本発明は、分離方法、コロイド粒子およびその調製方法に関し、特に細胞外小胞の分離方法、コロイド粒子およびその調製方法に関する。
細胞外小胞(Extracellular vesicles, EVs)は、膜構造を持つさまざまな小胞の総称であり、直径は30nm~40nmや8μm~9μmなど様々であり、多種の細胞から周囲の環境に分泌され、血液、尿液、唾液及びその他の体液中のいずれにもその存在が確認される。現在、細胞外小胞の機能は完全には解明されておらず、公知の文献では、それらは宿主と病原体との相互作用を調節し、感染症、神経疾患、癌などのさまざまな病理学的過程に関与し、正常な生理学的過程において細胞間での通信伝達で重要な機能を発揮すると認められている。細胞外小胞は、臨床医学においても多くの潜在的な応用用途があり、主に臨床状態、治療反応、疾患の進行などを監視するために使用できるバイオマーカーを豊富に含んでおり、また同時に生体分子を送達する機能を備えているため、臨床薬物担体の発展においても極めて大きな潜在力を有している。

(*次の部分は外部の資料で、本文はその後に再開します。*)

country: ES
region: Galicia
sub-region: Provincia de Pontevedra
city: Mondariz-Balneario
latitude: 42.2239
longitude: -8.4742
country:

細胞外小胞を分離するための従来のゴールドスタンダードな方法は、少なくとも12時間かかる超高速遠心分離であり、超高速での遠心分離の最大回収率はわずか20%しかなく、高純度の細胞外小胞は得られるものの、回収率は非常に低くなる。近年、ポリグリコール沈殿法、免疫磁気ビーズ精製法、マイクロ流路精製装置など、細胞外小胞を分離するための多くの方法や装置がさまざまな文献や特許で開発されているが、いずれも高回収率、時間節約、高純度の要件を同時に満たすことはできない。
したがって、高い回収率、時間の節約、高純度を同時に達成できる細胞外小胞分離法を開発することがますます重要になっている。

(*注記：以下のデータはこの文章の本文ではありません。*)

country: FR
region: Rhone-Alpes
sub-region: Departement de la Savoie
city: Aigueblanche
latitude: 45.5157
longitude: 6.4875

近年、さまざまな文書や特許で細胞外小胞を分離するための多くの方法や装置の開発が進められているが、それらのいずれも高い回収率、時間の節約、そして高純度の要件を同時に満たすことはできない。
本発明は、高回収率、時間節約および高純度を同時に兼ね備える、化学合成したコロイド粒子を分離カラムに充填して、細胞外小胞を分離する、細胞外小胞の分離方法、コロイド粒子およびその調製方法を提供する。

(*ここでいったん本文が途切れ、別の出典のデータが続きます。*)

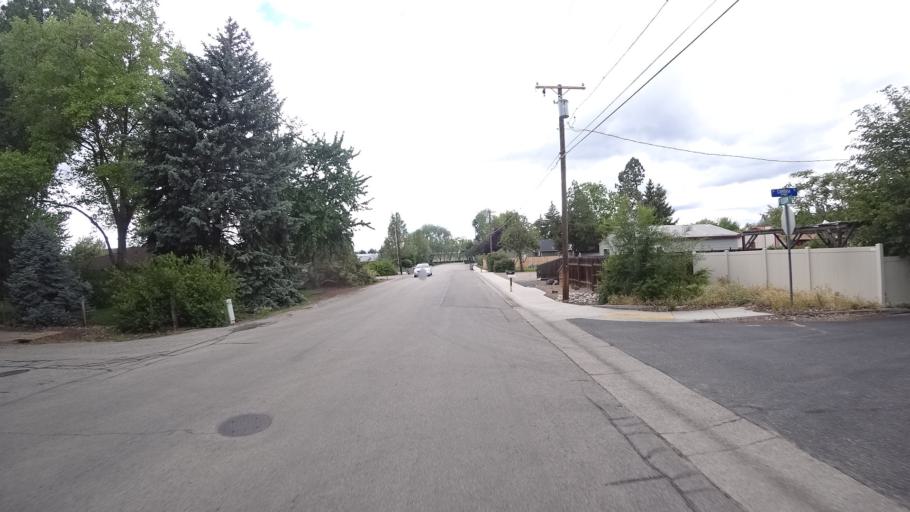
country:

本発明のコロイド粒子の調製方法は、以下のステップを含む。水とアガロースで2wt%~6wt%の濃度のアガロース溶液を調製し、90℃~100℃に加熱してから、5wt%~20wt%の濃度の界面活性剤と50wt%~60wt%の濃度の鉱油をアガロース溶液に加えて乳化し、第1コロイド材料を形成する。その後、第1コロイド材料をふるいでふるいにかけ、粒子径範囲が25μm~500μmの第2コロイド材料を得て、第2コロイド材料を洗剤で洗浄して、油分や不純物を除去する。次に、洗浄した第2コロイド材料に濃度0.1M~0.5Mの架橋剤を添加し、攪拌して第3コロイド材料を形成する。最後に、第3コロイド材料を有機溶剤で洗浄し、次に第3コロイド材料を修飾溶液で表面修飾して、生体適合性分子で表面が修飾されたコロイド粒子を得る。修飾溶液は、CMC(カルボキシメチルセルロースナトリウム,sodium carboxymethyl cellulose)、MC(メチルセルロース,methyl cellulose)、グリシン(glycine)、アスパラギン酸(aspartic acid)、グルタミン酸(glutamic acid)、ウシ血清アルブミン(BSA)、胎児ウシ血清(FBS)またはそれらの組み合わせを含む。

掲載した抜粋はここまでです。